Lionel Jeffries enjoyed a long and varied acting career, most notably in film comedies like Chitty Chitty Bang Bang. He also wrote the screenplay for, and directed, The Railway Children.

It used to be a standing joke in the UK acting profession that one should "never work with dogs, babies and Lionel Jeffries".

Although the maxim is not original, there is no doubt Jeffries's innate abilities as a comic were formidable. He did not so much steal scenes as remould them in his own image.

Take, as a case in point, the 1963 film The Wrong Arm of the Law. Originally conceived as a star vehicle for Peter Sellers, who played a bumbling crook, it was Jeffries's equally incompetent police inspector who was most memorable.

Jeffries, bald and with a distinctive moustache, was instantly recognisable and, besides more than 100 film appearances, he was a regular on both stage and television for more than 40 years, often as policemen and military types.

Wide range

He was born in London on 10 June 1926. Both his parents were members of the Salvation Army and worked with poor people in London's East End.

Lionel Jeffries's father owned a cine camera and projector and some of his earliest memories were of home-made movies which he edited with his father, on the kitchen table.

During World War II he served in the Army in Burma and as a member of the West African Frontier Force. He also lost his hair at the same time, a result, he said, of sweating in the humidity of the Far East.

After being demobbed, Lionel Jeffries started his acting career in repertory theatre, making his film debut in 1950.

Lionel Jeffries as Grandpa Potts in Chitty Chitty Bang Bang

Two years later came Jeffries's first major role, alongside Sir John Mills and Eric Portman in The Colditz Story.

During the 1950s, he appeared in films like Bhowani Junction, Doctor at Large and Blue Murder at St Trinian's before excelling as the instantly dislikeable Marquis of Queensbury in The Trials of Oscar Wilde in 1960.
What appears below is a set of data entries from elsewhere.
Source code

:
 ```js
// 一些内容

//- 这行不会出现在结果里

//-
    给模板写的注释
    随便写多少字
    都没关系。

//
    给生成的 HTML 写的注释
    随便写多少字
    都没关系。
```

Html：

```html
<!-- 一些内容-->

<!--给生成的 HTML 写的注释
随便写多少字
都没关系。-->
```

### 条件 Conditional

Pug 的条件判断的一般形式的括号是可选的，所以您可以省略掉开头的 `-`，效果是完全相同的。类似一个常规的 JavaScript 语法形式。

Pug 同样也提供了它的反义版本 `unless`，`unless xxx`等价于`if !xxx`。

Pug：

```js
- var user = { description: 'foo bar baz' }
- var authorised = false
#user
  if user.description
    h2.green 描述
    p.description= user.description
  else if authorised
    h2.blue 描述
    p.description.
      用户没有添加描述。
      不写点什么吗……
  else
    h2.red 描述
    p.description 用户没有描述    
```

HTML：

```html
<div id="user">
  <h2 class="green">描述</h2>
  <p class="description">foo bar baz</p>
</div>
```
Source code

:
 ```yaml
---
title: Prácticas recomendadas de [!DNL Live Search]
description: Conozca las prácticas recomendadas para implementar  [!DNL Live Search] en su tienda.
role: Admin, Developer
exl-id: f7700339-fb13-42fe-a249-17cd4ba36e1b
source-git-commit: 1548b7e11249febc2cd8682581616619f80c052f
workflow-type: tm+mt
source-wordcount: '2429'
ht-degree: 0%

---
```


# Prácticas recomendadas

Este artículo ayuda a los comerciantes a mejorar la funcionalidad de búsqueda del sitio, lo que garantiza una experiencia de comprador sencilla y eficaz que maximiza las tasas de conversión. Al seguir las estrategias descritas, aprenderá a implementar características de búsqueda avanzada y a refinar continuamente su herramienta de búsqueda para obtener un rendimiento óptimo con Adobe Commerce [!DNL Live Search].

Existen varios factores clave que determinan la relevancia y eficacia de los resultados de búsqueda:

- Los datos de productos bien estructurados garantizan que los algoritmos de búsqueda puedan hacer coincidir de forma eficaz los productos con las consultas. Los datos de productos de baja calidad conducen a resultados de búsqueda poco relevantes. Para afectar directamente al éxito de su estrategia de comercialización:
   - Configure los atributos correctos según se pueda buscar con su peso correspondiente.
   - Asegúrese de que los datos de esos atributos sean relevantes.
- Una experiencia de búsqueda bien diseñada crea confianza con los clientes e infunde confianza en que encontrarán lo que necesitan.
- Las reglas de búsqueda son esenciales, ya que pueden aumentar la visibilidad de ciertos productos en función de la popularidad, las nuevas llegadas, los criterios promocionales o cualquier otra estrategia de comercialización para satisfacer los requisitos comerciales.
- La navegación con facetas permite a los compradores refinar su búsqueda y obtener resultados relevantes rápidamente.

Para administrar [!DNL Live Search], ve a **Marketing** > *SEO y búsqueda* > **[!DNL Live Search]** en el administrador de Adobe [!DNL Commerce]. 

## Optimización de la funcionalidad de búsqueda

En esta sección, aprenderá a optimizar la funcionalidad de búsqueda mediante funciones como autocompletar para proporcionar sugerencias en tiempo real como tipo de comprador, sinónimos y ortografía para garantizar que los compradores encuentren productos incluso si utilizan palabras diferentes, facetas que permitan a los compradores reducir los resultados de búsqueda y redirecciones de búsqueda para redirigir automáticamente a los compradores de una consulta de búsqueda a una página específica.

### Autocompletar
But it was as Grandpa Potts in Chitty Chitty Bang Bang that he will perhaps be best remembered. He later recalled: "Dick Van Dyke was older than me and I was playing his dad."

In 1970, Jeffries directed and wrote the screenplay for the film version of E Nesbit's The Railway Children. The movie proved a huge success and remains a perennial Christmas favourite.

More recently, Lionel Jeffries worked on television, in sitcoms like Tom, Dick and Harriet as well as making a cameo appearance on BBC television's medical drama Holby City.